Sabtu, 04 Agustus 2012

Aku Ingin Nikah Muda


Sepertinya aku harus mengubur semua angan-anganku di masa muda dulu. Semua keinginan itu tak akan terwujud lagi. Aku mulai membereskan rak-rak buku yang memenuhi kantor kerjaku. Aku sudah bertahun-tahun bekerja menjadi Sekretaris Direktur di perusahaan swasta di Jakarta. Orang bilang aku tipe cewek yang selalu mengejar karier setinggi-tingginya tanpa mementingkan cinta. Pernikahan. Mereka semua salah. Aku ingin sekali menikah muda. Memiliki anak dan menjadi ibu rumah tangga. 

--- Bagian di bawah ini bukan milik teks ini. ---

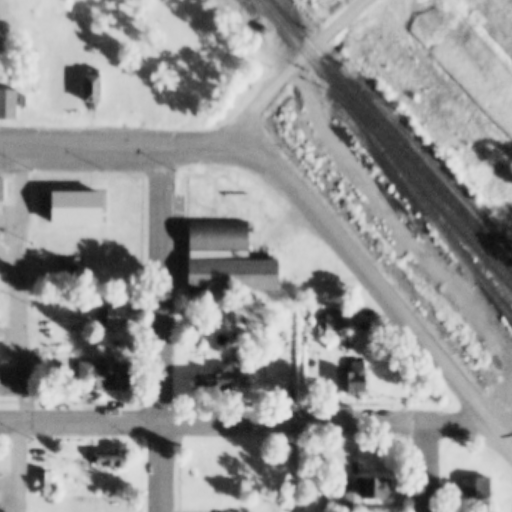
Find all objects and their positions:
road: (295, 63)
building: (113, 66)
building: (8, 105)
building: (8, 105)
railway: (390, 133)
railway: (383, 144)
road: (118, 147)
building: (3, 191)
building: (1, 194)
road: (380, 207)
railway: (428, 210)
building: (220, 236)
building: (231, 261)
building: (68, 271)
building: (68, 272)
building: (234, 272)
road: (373, 283)
building: (116, 318)
building: (118, 318)
building: (336, 323)
building: (335, 324)
road: (168, 329)
road: (32, 330)
building: (0, 355)
building: (108, 375)
building: (108, 376)
building: (360, 378)
building: (221, 379)
building: (278, 379)
building: (280, 379)
building: (359, 379)
building: (223, 380)
parking lot: (8, 383)
road: (252, 426)
building: (110, 459)
building: (114, 459)
road: (427, 469)
building: (378, 489)
building: (381, 490)
building: (478, 492)
building: (480, 492)
building: (213, 497)
building: (210, 498)
building: (346, 502)
building: (349, 502)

“Del, elo tahun depan udah kepala 3 lho. Masa lho nggak nikah si? Elo nggak takut apa?” Ucap Tika teman sekantorku. Pertanyaan Tika dan beberapa orang disekitarku tak hanya sekali dua kali mereka lontarkan. Sering. Bosan. Aku sangat bosan dengan pertanyaan yang seakan-akan memojokkanku. Menganggapku nggak laku. Mengolok-olok aku perawan tua.
 
Sering kali aku menangis. Bahkan aku menanyakan pada diriku sendiri kapan aku akan menikah. 


“tok...tok...tok..” Bunyi ketokan pintu tiba-tiba membuyarkan lamunanku. 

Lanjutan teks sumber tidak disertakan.